There’s also an emotional part here, and it’s okay to admit it: some people like owning “the future,” even if it’s a bit inconvenient. Others want dependable tools. Most of us are somewhere in the middle, and we shift depending on what season of life we’re in.
So… should you buy it?
The most honest answer is “it depends,” which is a phrase everyone hates—and yet it’s true. TechRadar’s writer basically describes falling in love with the concept, calling it a dream laptop for a frequent traveler and freelancer, while still acknowledging the two big constraints: price and software compatibility.
If the idea of an 18-inch OLED workspace that folds into a travel-friendly form makes you feel relieved (not just impressed), the Huawei MateBook Fold may genuinely fit your life. If you’re already anxious about app support, repairs, or whether you’ll be forced into awkward workarounds, listen to that instinct too. It’s not negativity. It’s experience.
My practical advice is simple: decide your non-negotiables first (apps, OS expectations, service coverage), then decide whether the form factor is worth the trade. If it is, do the boring checks, buy from a reputable channel, and keep your expectations realistic.
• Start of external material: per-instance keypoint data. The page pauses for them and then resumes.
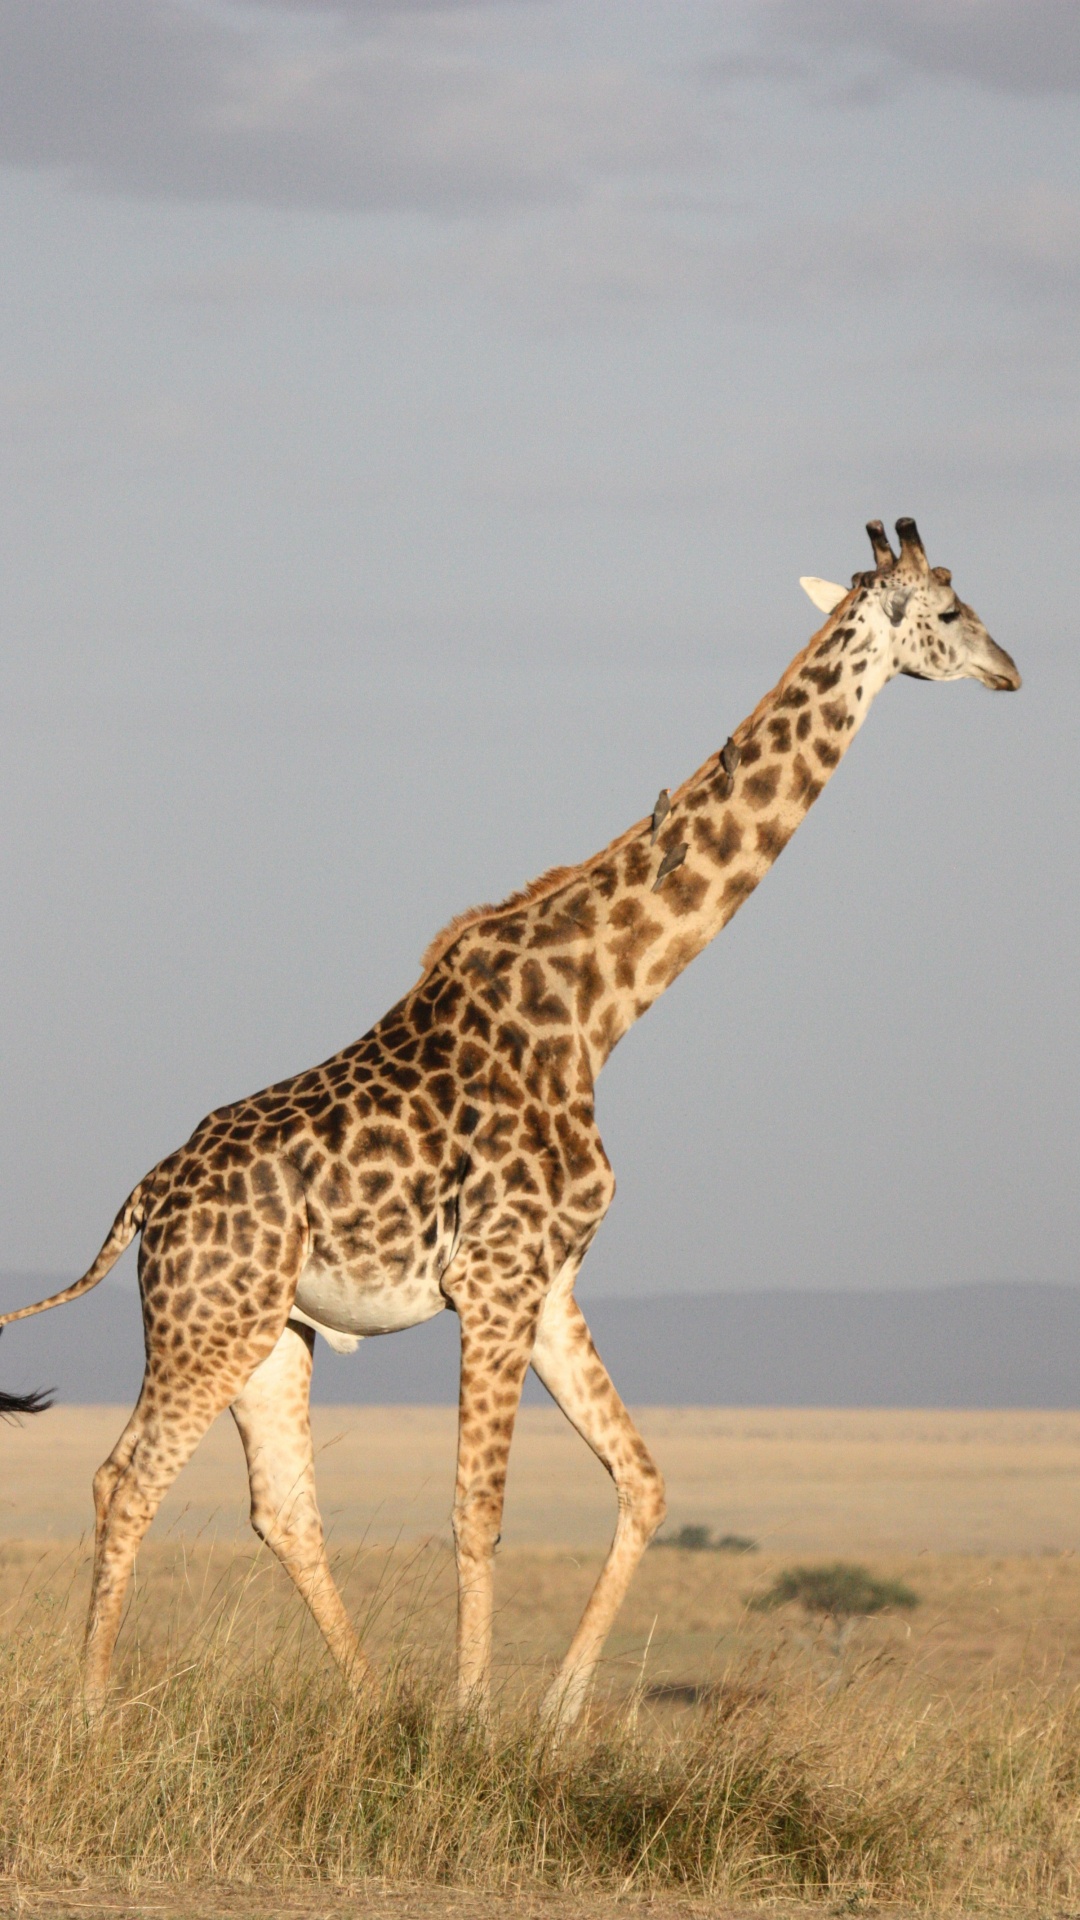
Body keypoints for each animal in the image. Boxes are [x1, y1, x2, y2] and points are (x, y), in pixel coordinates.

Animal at [1, 519, 1019, 1727]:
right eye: (950, 613)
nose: (1012, 670)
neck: (601, 1006)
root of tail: (144, 1201)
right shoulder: (492, 1277)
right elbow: (476, 1510)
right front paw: (472, 1718)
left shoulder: (551, 1279)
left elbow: (643, 1480)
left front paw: (557, 1714)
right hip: (207, 1321)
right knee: (126, 1478)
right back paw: (93, 1710)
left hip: (272, 1332)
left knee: (281, 1505)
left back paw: (369, 1701)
The Huawei MateBook Fold is exciting precisely because it’s not the safe choice.
Conclusion: living with the huawei matebook fold
The Huawei MateBook Fold feels like a glimpse of a laptop category that hasn’t fully formed yet: big-screen productivity that doesn’t punish your shoulders, and touch interaction that isn’t constantly fighting the operating system. TechRadar’s hands-on suggests Huawei is closer than most to making that feel natural, especially with HarmonyOS 5’s responsiveness and the surprisingly workable detachable keyboard.
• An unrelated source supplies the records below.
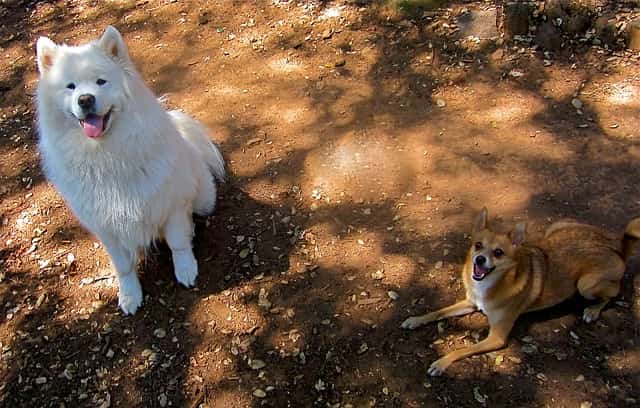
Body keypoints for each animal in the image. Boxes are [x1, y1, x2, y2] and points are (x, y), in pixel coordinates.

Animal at [35, 27, 225, 314]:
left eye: (101, 82)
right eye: (71, 87)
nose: (85, 99)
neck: (107, 155)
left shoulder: (171, 204)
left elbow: (178, 243)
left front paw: (185, 270)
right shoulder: (106, 227)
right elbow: (123, 266)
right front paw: (129, 296)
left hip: (203, 200)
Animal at [402, 209, 636, 378]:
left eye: (498, 252)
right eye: (478, 245)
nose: (479, 259)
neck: (491, 284)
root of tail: (617, 248)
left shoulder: (496, 338)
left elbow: (462, 350)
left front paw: (441, 363)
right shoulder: (470, 303)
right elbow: (438, 312)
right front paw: (415, 320)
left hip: (585, 285)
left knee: (613, 293)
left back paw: (592, 311)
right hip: (557, 227)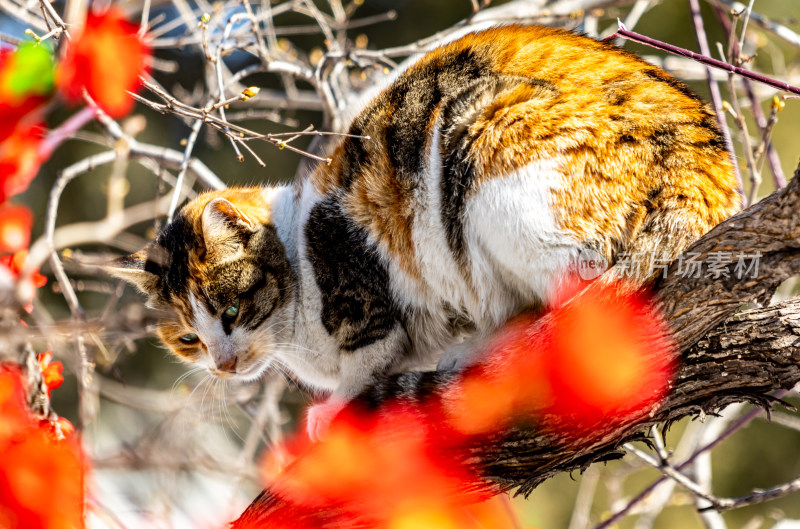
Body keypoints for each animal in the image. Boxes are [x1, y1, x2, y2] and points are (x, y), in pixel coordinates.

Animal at [109, 23, 740, 438]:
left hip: (486, 148)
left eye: (232, 311)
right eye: (188, 340)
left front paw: (333, 407)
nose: (223, 364)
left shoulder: (363, 298)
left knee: (576, 304)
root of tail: (701, 160)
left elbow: (367, 358)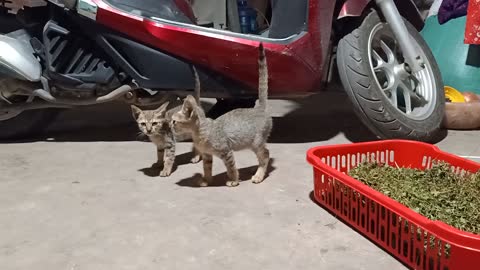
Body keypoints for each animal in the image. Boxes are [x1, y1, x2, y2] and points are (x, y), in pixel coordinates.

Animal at [171, 43, 272, 187]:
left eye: (174, 121)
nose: (169, 125)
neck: (201, 132)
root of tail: (260, 108)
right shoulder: (207, 155)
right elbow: (207, 168)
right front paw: (206, 180)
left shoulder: (226, 152)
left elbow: (231, 168)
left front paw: (234, 180)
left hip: (256, 142)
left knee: (266, 155)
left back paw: (258, 175)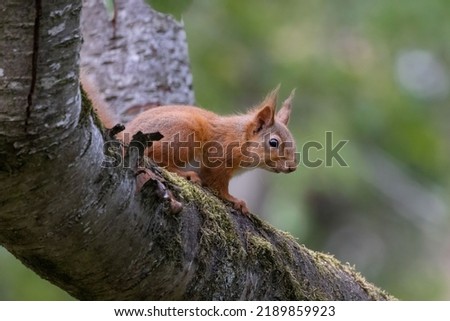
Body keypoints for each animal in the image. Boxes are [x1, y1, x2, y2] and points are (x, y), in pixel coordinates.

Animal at [82, 73, 298, 212]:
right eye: (273, 142)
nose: (292, 167)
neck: (240, 138)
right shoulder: (218, 158)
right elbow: (217, 184)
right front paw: (234, 199)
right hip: (185, 134)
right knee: (160, 160)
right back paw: (185, 174)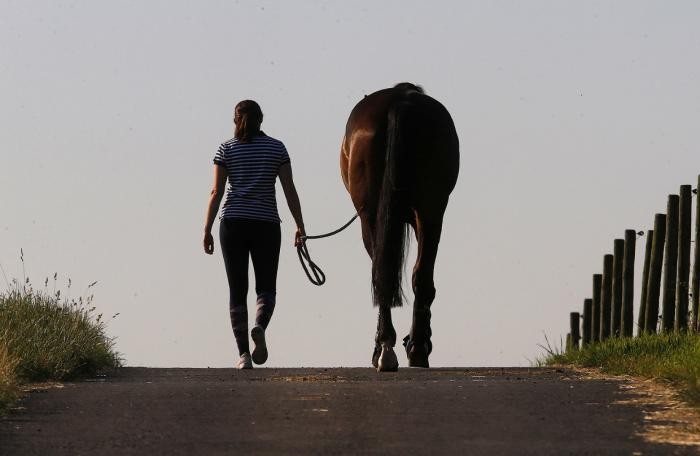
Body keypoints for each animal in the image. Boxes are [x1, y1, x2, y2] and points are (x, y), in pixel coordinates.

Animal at [340, 83, 460, 372]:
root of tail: (401, 101)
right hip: (431, 209)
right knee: (420, 276)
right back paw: (415, 348)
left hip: (372, 217)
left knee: (381, 275)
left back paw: (387, 348)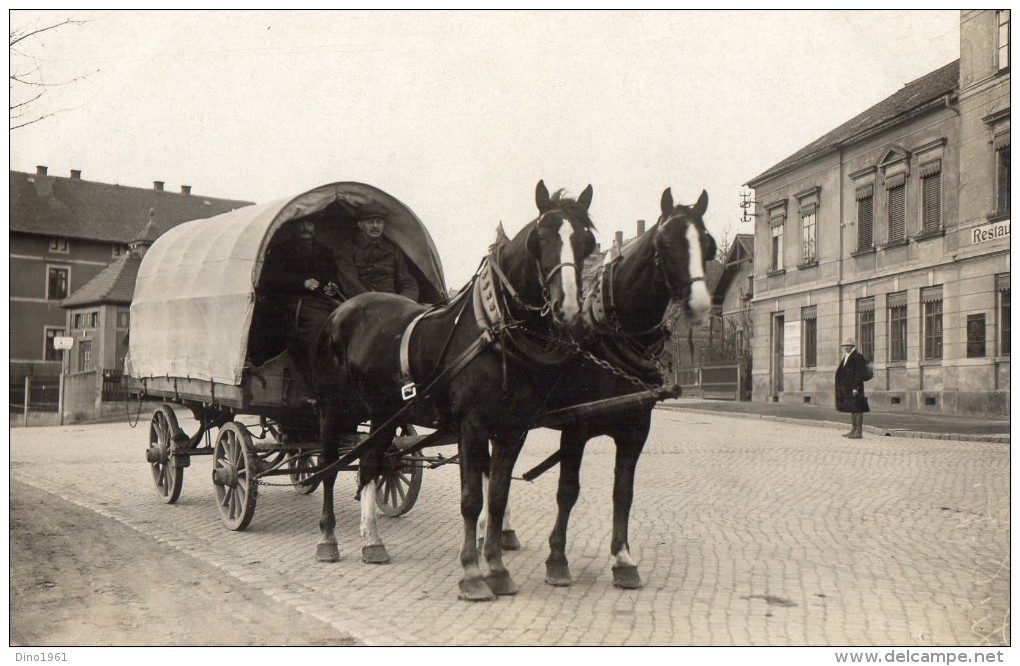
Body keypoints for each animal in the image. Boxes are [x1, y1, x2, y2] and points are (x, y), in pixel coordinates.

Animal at [318, 179, 595, 599]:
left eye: (587, 241)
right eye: (541, 237)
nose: (568, 308)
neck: (491, 330)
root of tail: (341, 309)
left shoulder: (512, 429)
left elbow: (496, 498)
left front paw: (496, 568)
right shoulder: (472, 426)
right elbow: (471, 500)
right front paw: (471, 574)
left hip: (384, 412)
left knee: (370, 463)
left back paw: (372, 541)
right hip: (337, 410)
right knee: (329, 466)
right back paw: (329, 539)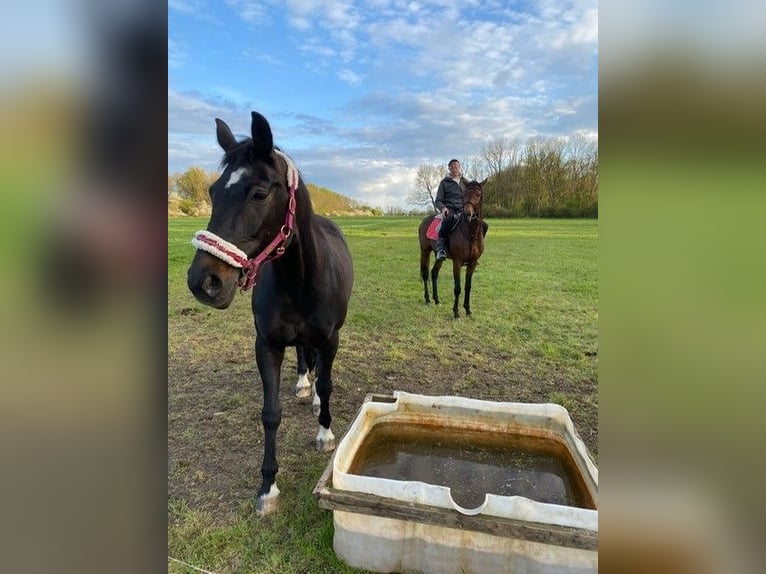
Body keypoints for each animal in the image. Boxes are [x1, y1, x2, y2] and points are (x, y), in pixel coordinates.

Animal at [188, 112, 356, 516]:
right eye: (213, 192)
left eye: (259, 194)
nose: (204, 282)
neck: (299, 279)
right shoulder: (267, 344)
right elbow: (271, 413)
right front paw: (267, 487)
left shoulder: (331, 339)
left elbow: (327, 384)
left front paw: (325, 433)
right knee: (304, 357)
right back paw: (302, 384)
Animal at [420, 180, 486, 320]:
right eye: (464, 194)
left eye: (478, 194)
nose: (467, 213)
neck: (471, 234)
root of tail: (425, 220)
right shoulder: (457, 262)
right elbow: (457, 288)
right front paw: (456, 313)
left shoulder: (472, 263)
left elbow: (468, 287)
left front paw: (468, 310)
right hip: (425, 251)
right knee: (425, 274)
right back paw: (427, 299)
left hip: (438, 256)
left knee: (434, 273)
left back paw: (437, 300)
At the same time, the price and the “China availability” reality make it a more complicated purchase than a normal premium laptop. If you approach it like a careful buyer—checking compatibility, planning for support, and accepting that early-gen devices come with quirks—the huawei matebook fold can be a bold, satisfying choice. If you need certainty, it might be smarter to wait and watch the category mature.